Stored data:
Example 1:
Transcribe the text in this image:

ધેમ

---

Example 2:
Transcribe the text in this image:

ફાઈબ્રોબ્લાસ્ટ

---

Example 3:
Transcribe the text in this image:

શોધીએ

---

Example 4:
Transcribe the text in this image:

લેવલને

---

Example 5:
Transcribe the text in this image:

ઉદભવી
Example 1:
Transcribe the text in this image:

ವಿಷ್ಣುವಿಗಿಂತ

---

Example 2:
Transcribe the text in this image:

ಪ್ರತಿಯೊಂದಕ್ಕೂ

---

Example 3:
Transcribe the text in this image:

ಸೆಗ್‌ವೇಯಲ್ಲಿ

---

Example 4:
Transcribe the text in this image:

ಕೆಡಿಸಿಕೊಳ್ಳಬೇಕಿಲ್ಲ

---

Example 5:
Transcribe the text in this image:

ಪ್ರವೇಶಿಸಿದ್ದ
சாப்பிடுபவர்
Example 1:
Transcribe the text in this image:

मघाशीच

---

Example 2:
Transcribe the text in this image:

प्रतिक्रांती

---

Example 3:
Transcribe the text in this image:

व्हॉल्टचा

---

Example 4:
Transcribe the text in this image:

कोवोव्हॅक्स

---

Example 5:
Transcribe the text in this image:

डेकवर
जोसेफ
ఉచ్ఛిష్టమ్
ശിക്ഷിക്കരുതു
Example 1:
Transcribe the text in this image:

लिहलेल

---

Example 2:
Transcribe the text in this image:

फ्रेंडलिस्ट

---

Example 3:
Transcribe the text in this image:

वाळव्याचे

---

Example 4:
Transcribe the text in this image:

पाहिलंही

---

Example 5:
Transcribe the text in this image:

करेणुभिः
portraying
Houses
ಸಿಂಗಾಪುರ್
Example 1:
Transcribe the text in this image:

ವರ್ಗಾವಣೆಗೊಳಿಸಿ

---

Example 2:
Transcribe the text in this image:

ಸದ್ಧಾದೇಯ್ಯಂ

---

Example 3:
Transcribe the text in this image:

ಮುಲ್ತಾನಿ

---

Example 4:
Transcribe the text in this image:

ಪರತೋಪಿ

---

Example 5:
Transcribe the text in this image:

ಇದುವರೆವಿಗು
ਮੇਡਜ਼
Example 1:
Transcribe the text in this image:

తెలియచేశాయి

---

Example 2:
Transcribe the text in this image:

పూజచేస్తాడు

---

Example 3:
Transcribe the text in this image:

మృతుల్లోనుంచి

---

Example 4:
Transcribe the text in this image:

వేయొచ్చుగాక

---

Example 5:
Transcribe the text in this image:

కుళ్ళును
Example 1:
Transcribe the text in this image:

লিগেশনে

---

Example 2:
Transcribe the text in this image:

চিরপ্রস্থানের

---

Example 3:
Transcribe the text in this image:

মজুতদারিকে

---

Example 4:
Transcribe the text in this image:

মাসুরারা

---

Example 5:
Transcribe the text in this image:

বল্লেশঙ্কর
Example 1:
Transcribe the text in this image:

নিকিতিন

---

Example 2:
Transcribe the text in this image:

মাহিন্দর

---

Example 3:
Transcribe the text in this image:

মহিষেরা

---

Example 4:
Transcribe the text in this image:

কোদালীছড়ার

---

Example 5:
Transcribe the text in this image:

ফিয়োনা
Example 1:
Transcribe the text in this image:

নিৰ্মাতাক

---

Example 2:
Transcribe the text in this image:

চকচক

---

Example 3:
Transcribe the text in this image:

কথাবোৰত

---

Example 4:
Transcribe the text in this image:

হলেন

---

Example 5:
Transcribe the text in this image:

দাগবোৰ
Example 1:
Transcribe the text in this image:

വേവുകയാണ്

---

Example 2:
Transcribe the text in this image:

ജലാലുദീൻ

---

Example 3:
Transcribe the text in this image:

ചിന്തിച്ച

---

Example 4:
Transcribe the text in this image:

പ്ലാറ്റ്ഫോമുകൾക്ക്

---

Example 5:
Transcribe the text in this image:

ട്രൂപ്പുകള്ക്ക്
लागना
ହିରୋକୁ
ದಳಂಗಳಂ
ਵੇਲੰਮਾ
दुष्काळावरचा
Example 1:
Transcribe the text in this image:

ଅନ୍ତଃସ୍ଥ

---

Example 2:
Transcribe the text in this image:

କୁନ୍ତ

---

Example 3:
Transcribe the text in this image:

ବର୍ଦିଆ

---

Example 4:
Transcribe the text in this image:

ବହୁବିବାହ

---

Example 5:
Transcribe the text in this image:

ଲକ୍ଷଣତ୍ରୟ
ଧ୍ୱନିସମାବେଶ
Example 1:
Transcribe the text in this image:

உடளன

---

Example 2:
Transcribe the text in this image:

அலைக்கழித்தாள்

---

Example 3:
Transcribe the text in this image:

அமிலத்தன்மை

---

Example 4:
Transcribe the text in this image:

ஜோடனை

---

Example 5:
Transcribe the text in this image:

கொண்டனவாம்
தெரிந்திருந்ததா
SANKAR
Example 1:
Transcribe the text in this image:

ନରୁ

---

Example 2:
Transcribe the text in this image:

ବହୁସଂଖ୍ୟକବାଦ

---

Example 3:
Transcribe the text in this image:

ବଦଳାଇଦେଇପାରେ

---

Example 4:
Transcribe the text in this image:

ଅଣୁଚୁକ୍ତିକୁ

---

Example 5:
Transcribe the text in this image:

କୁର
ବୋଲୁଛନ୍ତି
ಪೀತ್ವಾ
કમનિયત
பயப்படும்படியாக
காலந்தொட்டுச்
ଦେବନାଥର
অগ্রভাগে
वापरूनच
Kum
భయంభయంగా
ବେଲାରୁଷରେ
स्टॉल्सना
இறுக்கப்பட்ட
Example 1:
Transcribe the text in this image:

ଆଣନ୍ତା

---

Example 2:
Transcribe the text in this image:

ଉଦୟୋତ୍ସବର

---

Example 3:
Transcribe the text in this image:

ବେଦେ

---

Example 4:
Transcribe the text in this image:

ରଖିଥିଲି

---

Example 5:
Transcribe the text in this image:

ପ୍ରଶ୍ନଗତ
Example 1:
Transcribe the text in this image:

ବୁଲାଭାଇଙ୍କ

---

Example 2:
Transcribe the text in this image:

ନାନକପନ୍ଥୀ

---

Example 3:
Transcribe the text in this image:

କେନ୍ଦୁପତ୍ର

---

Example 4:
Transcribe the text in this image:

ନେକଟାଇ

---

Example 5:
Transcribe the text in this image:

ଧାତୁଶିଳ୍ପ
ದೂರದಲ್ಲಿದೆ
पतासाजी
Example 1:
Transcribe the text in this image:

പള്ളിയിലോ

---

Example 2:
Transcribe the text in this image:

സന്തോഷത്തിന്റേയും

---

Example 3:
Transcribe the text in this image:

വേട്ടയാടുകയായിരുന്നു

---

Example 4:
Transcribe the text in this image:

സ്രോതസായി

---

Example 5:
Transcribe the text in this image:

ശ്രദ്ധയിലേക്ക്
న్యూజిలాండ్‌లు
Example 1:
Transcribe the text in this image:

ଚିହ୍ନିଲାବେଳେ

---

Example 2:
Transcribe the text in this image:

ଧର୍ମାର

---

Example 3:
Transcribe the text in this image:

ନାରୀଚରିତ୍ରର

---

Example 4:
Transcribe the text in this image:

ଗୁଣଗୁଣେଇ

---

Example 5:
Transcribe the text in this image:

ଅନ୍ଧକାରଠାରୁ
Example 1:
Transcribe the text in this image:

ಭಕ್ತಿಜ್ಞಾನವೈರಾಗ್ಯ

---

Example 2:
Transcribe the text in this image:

# About this exercise
Give back every record exactly.

# Response area
Example 1:
Transcribe the text in this image:

ધેમ

---

Example 2:
Transcribe the text in this image:

ફાઈબ્રોબ્લાસ્ટ

---

Example 3:
Transcribe the text in this image:

શોધીએ

---

Example 4:
Transcribe the text in this image:

લેવલને

---

Example 5:
Transcribe the text in this image:

ઉદભવી
Example 1:
Transcribe the text in this image:

ವಿಷ್ಣುವಿಗಿಂತ

---

Example 2:
Transcribe the text in this image:

ಪ್ರತಿಯೊಂದಕ್ಕೂ

---

Example 3:
Transcribe the text in this image:

ಸೆಗ್‌ವೇಯಲ್ಲಿ

---

Example 4:
Transcribe the text in this image:

ಕೆಡಿಸಿಕೊಳ್ಳಬೇಕಿಲ್ಲ

---

Example 5:
Transcribe the text in this image:

ಪ್ರವೇಶಿಸಿದ್ದ
சாப்பிடுபவர்
Example 1:
Transcribe the text in this image:

मघाशीच

---

Example 2:
Transcribe the text in this image:

प्रतिक्रांती

---

Example 3:
Transcribe the text in this image:

व्हॉल्टचा

---

Example 4:
Transcribe the text in this image:

कोवोव्हॅक्स

---

Example 5:
Transcribe the text in this image:

डेकवर
जोसेफ
ఉచ్ఛిష్టమ్
ശിക്ഷിക്കരുതു
Example 1:
Transcribe the text in this image:

लिहलेल

---

Example 2:
Transcribe the text in this image:

फ्रेंडलिस्ट

---

Example 3:
Transcribe the text in this image:

वाळव्याचे

---

Example 4:
Transcribe the text in this image:

पाहिलंही

---

Example 5:
Transcribe the text in this image:

करेणुभिः
portraying
Houses
ಸಿಂಗಾಪುರ್
Example 1:
Transcribe the text in this image:

ವರ್ಗಾವಣೆಗೊಳಿಸಿ

---

Example 2:
Transcribe the text in this image:

ಸದ್ಧಾದೇಯ್ಯಂ

---

Example 3:
Transcribe the text in this image:

ಮುಲ್ತಾನಿ

---

Example 4:
Transcribe the text in this image:

ಪರತೋಪಿ

---

Example 5:
Transcribe the text in this image:

ಇದುವರೆವಿಗು
ਮੇਡਜ਼
Example 1:
Transcribe the text in this image:

తెలియచేశాయి

---

Example 2:
Transcribe the text in this image:

పూజచేస్తాడు

---

Example 3:
Transcribe the text in this image:

మృతుల్లోనుంచి

---

Example 4:
Transcribe the text in this image:

వేయొచ్చుగాక

---

Example 5:
Transcribe the text in this image:

కుళ్ళును
Example 1:
Transcribe the text in this image:

লিগেশনে

---

Example 2:
Transcribe the text in this image:

চিরপ্রস্থানের

---

Example 3:
Transcribe the text in this image:

মজুতদারিকে

---

Example 4:
Transcribe the text in this image:

মাসুরারা

---

Example 5:
Transcribe the text in this image:

বল্লেশঙ্কর
Example 1:
Transcribe the text in this image:

নিকিতিন

---

Example 2:
Transcribe the text in this image:

মাহিন্দর

---

Example 3:
Transcribe the text in this image:

মহিষেরা

---

Example 4:
Transcribe the text in this image:

কোদালীছড়ার

---

Example 5:
Transcribe the text in this image:

ফিয়োনা
Example 1:
Transcribe the text in this image:

নিৰ্মাতাক

---

Example 2:
Transcribe the text in this image:

চকচক

---

Example 3:
Transcribe the text in this image:

কথাবোৰত

---

Example 4:
Transcribe the text in this image:

হলেন

---

Example 5:
Transcribe the text in this image:

দাগবোৰ
Example 1:
Transcribe the text in this image:

വേവുകയാണ്

---

Example 2:
Transcribe the text in this image:

ജലാലുദീൻ

---

Example 3:
Transcribe the text in this image:

ചിന്തിച്ച

---

Example 4:
Transcribe the text in this image:

പ്ലാറ്റ്ഫോമുകൾക്ക്

---

Example 5:
Transcribe the text in this image:

ട്രൂപ്പുകള്ക്ക്
लागना
ହିରୋକୁ
ದಳಂಗಳಂ
ਵੇਲੰਮਾ
दुष्काळावरचा
Example 1:
Transcribe the text in this image:

ଅନ୍ତଃସ୍ଥ

---

Example 2:
Transcribe the text in this image:

କୁନ୍ତ

---

Example 3:
Transcribe the text in this image:

ବର୍ଦିଆ

---

Example 4:
Transcribe the text in this image:

ବହୁବିବାହ

---

Example 5:
Transcribe the text in this image:

ଲକ୍ଷଣତ୍ରୟ
ଧ୍ୱନିସମାବେଶ
Example 1:
Transcribe the text in this image:

உடளன

---

Example 2:
Transcribe the text in this image:

அலைக்கழித்தாள்

---

Example 3:
Transcribe the text in this image:

அமிலத்தன்மை

---

Example 4:
Transcribe the text in this image:

ஜோடனை

---

Example 5:
Transcribe the text in this image:

கொண்டனவாம்
தெரிந்திருந்ததா
SANKAR
Example 1:
Transcribe the text in this image:

ନରୁ

---

Example 2:
Transcribe the text in this image:

ବହୁସଂଖ୍ୟକବାଦ

---

Example 3:
Transcribe the text in this image:

ବଦଳାଇଦେଇପାରେ

---

Example 4:
Transcribe the text in this image:

ଅଣୁଚୁକ୍ତିକୁ

---

Example 5:
Transcribe the text in this image:

କୁର
ବୋଲୁଛନ୍ତି
ಪೀತ್ವಾ
કમનિયત
பயப்படும்படியாக
காலந்தொட்டுச்
ଦେବନାଥର
অগ্রভাগে
वापरूनच
Kum
భయంభయంగా
ବେଲାରୁଷରେ
स्टॉल्सना
இறுக்கப்பட்ட
Example 1:
Transcribe the text in this image:

ଆଣନ୍ତା

---

Example 2:
Transcribe the text in this image:

ଉଦୟୋତ୍ସବର

---

Example 3:
Transcribe the text in this image:

ବେଦେ

---

Example 4:
Transcribe the text in this image:

ରଖିଥିଲି

---

Example 5:
Transcribe the text in this image:

ପ୍ରଶ୍ନଗତ
Example 1:
Transcribe the text in this image:

ବୁଲାଭାଇଙ୍କ

---

Example 2:
Transcribe the text in this image:

ନାନକପନ୍ଥୀ

---

Example 3:
Transcribe the text in this image:

କେନ୍ଦୁପତ୍ର

---

Example 4:
Transcribe the text in this image:

ନେକଟାଇ

---

Example 5:
Transcribe the text in this image:

ଧାତୁଶିଳ୍ପ
ದೂರದಲ್ಲಿದೆ
पतासाजी
Example 1:
Transcribe the text in this image:

പള്ളിയിലോ

---

Example 2:
Transcribe the text in this image:

സന്തോഷത്തിന്റേയും

---

Example 3:
Transcribe the text in this image:

വേട്ടയാടുകയായിരുന്നു

---

Example 4:
Transcribe the text in this image:

സ്രോതസായി

---

Example 5:
Transcribe the text in this image:

ശ്രദ്ധയിലേക്ക്
న్యూజిలాండ్‌లు
Example 1:
Transcribe the text in this image:

ଚିହ୍ନିଲାବେଳେ

---

Example 2:
Transcribe the text in this image:

ଧର୍ମାର

---

Example 3:
Transcribe the text in this image:

ନାରୀଚରିତ୍ରର

---

Example 4:
Transcribe the text in this image:

ଗୁଣଗୁଣେଇ

---

Example 5:
Transcribe the text in this image:

ଅନ୍ଧକାରଠାରୁ
Example 1:
Transcribe the text in this image:

ಭಕ್ತಿಜ್ಞಾನವೈರಾಗ್ಯ

---

Example 2:
Transcribe the text in this image:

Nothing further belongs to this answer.